Proposals for antiproductivist and Participatory socialism.

AuthorBurke, R.

The capitalist world system is facing its final crisis. In its attempt to contain labor costs in the developed world, capitalism has globalized production to less developed countries, hoping to take advantage of cheap, easily exploitable labor. In the process it is increasingly de-ruralizing the world; most of the human race now lives in cities, creating a global proletariat, and shrinking the sources of that same cheap labor which it has sought to tap. This global workforce will put an increasing upward pressure on labor costs.

In the developed world the advancement of automated production insures that socially necessary work is done with progressively less labor.

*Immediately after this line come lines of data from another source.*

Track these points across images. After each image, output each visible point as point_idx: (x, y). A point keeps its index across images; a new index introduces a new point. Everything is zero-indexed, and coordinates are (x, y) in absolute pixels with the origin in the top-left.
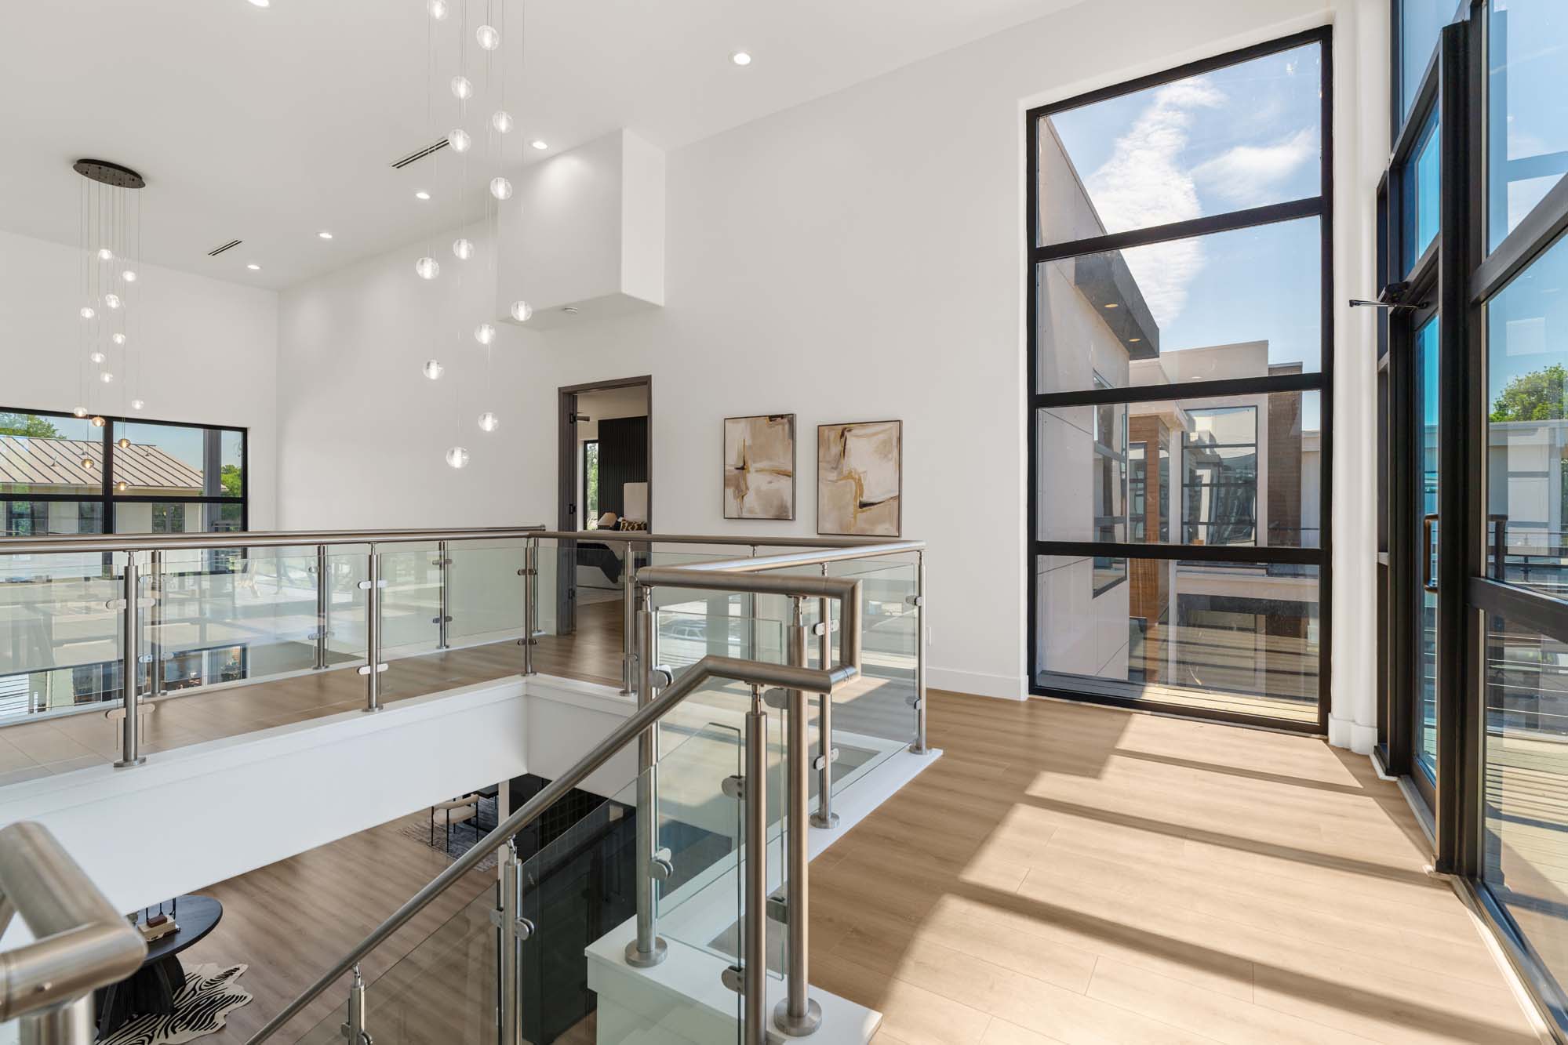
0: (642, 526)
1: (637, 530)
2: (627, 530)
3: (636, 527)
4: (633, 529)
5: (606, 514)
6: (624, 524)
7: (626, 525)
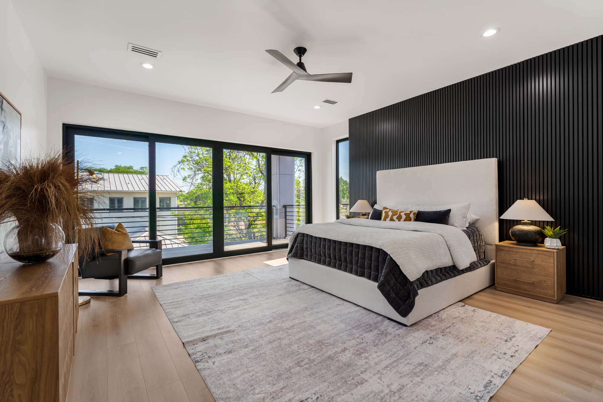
0: (412, 216)
1: (405, 220)
2: (392, 220)
3: (404, 217)
4: (399, 218)
5: (359, 201)
6: (386, 213)
7: (390, 214)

Well-paid industrial jobs disappear to be replaced with badly paid service work, undermining the social contract of the post World War II era. Despite the assaults of neoliberalism, demands for health, education and guarantees of income continue unabated. Millions starve each year while the food that can feed them, produced in abundance, rots due to the unprofitability of feeding the "wretched of the earth."

The environmental crisis of global warming threatens to wreck civilization, the direct result of 200 years of economic activities driven by the quest for profit and the productivist imperative of limitless growth, not to mention the possibility of nuclear war in the wake of environmental meltdown. The handwriting is on the wall. By the middle of this century we will have a new world system, and we are faced with the choice of one which maintains the hierarchies and inequalities of capitalism in a new form, or one that is more democratic and egalitarian. For those of us who choose the later option the time has come to consider what the shape of this new world system will look like. The following measures will prove necessary in the decades to come.

Reduction of labor time

As advances in technology assure that socially necessary production will require less and less labor, it becomes imperative to spread the savings in labor time among workers, so that everyone can work, but work less. This is also necessary to break the hegemony of productivist mindset in which one serves an ever expanding production. Time is freed from being in service to endless productive growth and made available to autonomous activities rather than serving the megamachine. The progressive reduction of labor time must be put at the disposal of free individuals for their free development.